Hi. I've spent a couple of days trying to successfully update objects in an index. I've tried a few different approaches which I took from the documentation, but I've not had success. I have run into a variety of strange problems. The latest is a test I created that uses TransactionalIndexedCollection and simply adds an object to the index, creates another object which is identical to the first except for one changed field, retrieves the first object, and then uses index.update() to replace the first object with the new object.
When I run the test, the test never returns from the the index.update call. When I hook up a debugger and pause execution, it shows the thread stuck in park. So it seems like I'm hitting some kind of deadlock.
Here's my test method.

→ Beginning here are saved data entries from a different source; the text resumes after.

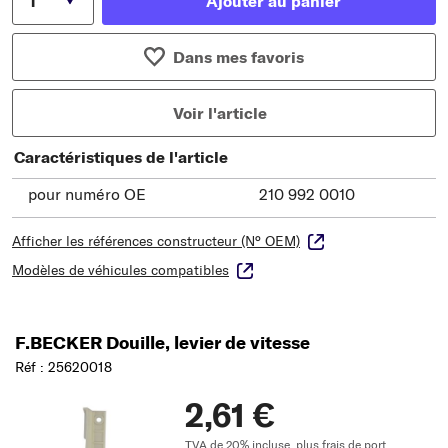
Ajouter au panier
Dans mes favoris
Voir l'article
Caractéristiques de l'article
pour numéro OE
210 992 0010
Afficher les références constructeur (N° OEM)
Modèles de véhicules compatibles
F.BECKER Douille, levier de vitesse
Réf : 25620018
2,61 €
TVA de 20% incluse,
plus frais de port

Can anyone see anything glaringly wrong with what I'm attempting to do here?
```
@Test
void testUpdateTicket() {
// setup
final String ticketJiraId = "123456";
final Ticket existingTicket = Ticket.builder()
.jiraId(ticketJiraId)
.issueType(IssueType.builder()
.name("Ticket")
.build())
.status(RequestStatus.builder()
.text("Open")
.category(RequestStatusCategory.OPEN)
.build())
.summary("Existing Ticket")
.build();
ticketIndex.add(existingTicket);
final Ticket updatedTicket = existingTicket.toBuilder()
.summary("Updated Ticket")
.build();
final List<Ticket> ticketsToRemove = retrieveTicketsWithJiraId(ticketJiraId).stream()
.filter(ticketToRemove -> !ticketToRemove.equals(updatedTicket))
.collect(Collectors.toList());
// act
ticketIndex.update(ticketsToRemove, Collections.singletonList(updatedTicket));
// verify
final List<Ticket> shouldBeUpdatedTicketList = retrieveTicketsWithJiraId(ticketJiraId);
assertThat(shouldBeUpdatedTicketList).containsExactly(updatedTicket);
}
```
I'm going to work on paring this down into an even simpler self-contained test (it came from a real-world codebase), but I'm hoping to get a conversation started in the meantime. Thank you.